Over a thousand agricultural experts from around the world, who had gathered in Delhi last week for the fourth congress on conservation agriculture, deliberated an issue that is vital for sustaining high-growth agriculture without clashing with the environment. Of late, modern agriculture has come in for considerable flak for causing possibly irretrievable damage to the earth's natural resources, notably soil and water, and for vitiating the environment through harmful greenhouse gas (GHG) emissions. Conservation agriculture, involving some novel farm practices, is said to be an antidote for most of the ill-effects of intensive farming. For, it aims to not only reduce the damage to natural resources and the environment but actually reverse it. The resource conservation practices conceived for this include minimum or zero tillage, letting crop residues get back into the soil instead of burning them, immaculate land leveling to ensure the even spread of water, and applying only need-based fertiliser and water to crops. The benefits of such practices are many, and somewhat obvious. They protect soil health to enhance its fertility, prevent the environmental pollution caused by burning of crop residues, save on the labour and energy required for repeated land tilling, and reduce the use of water in agriculture, sparing it for other purposes. The biggest advantage is that by letting biological residues get back into the soil, it transforms agriculture from a carbon emitter to a virtual carbon sequester by converting crop land into a carbon sink.
Though the concept of conservation farming is over two decades old, it has begun to be taken seriously only fairly recently, with the untoward consequences of intensive agriculture starting to pose food security and livelihood concerns, and with global warming becoming an urgent concern.
It is now appreciated more fully than before that nitrogenous fertiliser (urea) spews nitrous gases while the fossil fuels used for farm operations add to the carbon dioxide load borne by the environment. Studies have also revealed that burning one tonne of crop residue produces about 3 kg of particulate matter, 199 kg of ash, 60 kg of carbon monoxide, 1,460 kg of carbon dioxide, 2 kg of sulphur dioxide and varying amounts of other obnoxious greenhouse gases like methane, nitrogen dioxide and nitrous oxide. Such an onslaught on the environment cannot, obviously, be allowed to continue unabated.

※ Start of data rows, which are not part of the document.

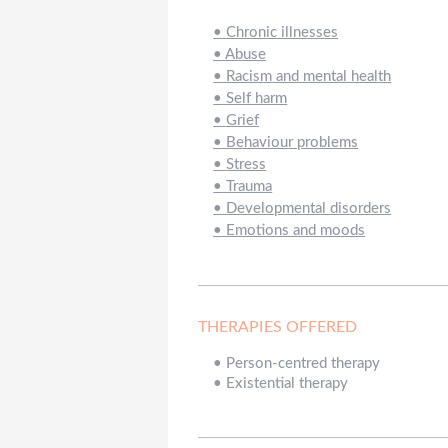
•
Chronic illnesses
•
Abuse
•
Racism and mental health
•
Self harm
•
Grief
•
Behaviour problems
•
Stress
•
Trauma
•
Developmental disorders
•
Emotions and moods
THERAPIES OFFERED
•
Person-centred therapy
•
Existential therapy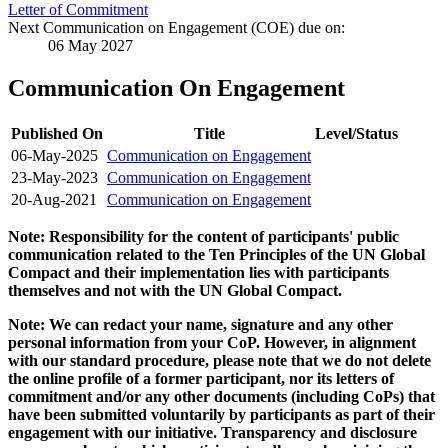
Letter of Commitment
Next Communication on Engagement (COE) due on:
06 May 2027
Communication On Engagement
Published On
Title
Level/Status
06-May-2025
Communication on Engagement
23-May-2023
Communication on Engagement
20-Aug-2021
Communication on Engagement
Note: Responsibility for the content of participants' public
communication related to the Ten Principles of the UN Global
Compact and their implementation lies with participants
themselves and not with the UN Global Compact.
Note: We can redact your name, signature and any other
personal information from your CoP. However, in alignment
with our standard procedure, please note that we do not delete
the online profile of a former participant, nor its letters of
commitment and/or any other documents (including CoPs) that
have been submitted voluntarily by participants as part of their
engagement with our initiative. Transparency and disclosure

It is, therefore, reassuring to note that the area under conservation agriculture is expanding the world over and India has not lagged behind in this field. While conservation agriculture is estimated to have spread globally to over 100 million hectares, in India it is now practised on about 2 million hectares and is proposed to be extended further to around 3.5 million hectares in the next two years. Progressive farmers, especially in the irrigated belts, are taking it up because it facilitates higher incomes by cutting costs and raising production. But a greater promotional effort is needed to push conservation agriculture to the rainfed areas, where it can be especially useful. This would require changing the mindset of farmers (who generally believe that greater tillage of soil leads to higher crop production) and impart new skills to enable them switch over to resource conservation practices. However, since this form of agriculture involves the use of wholly new types of farm machines, measures will be needed to produce such equipment en masse to reduce their cost and make them more affordable.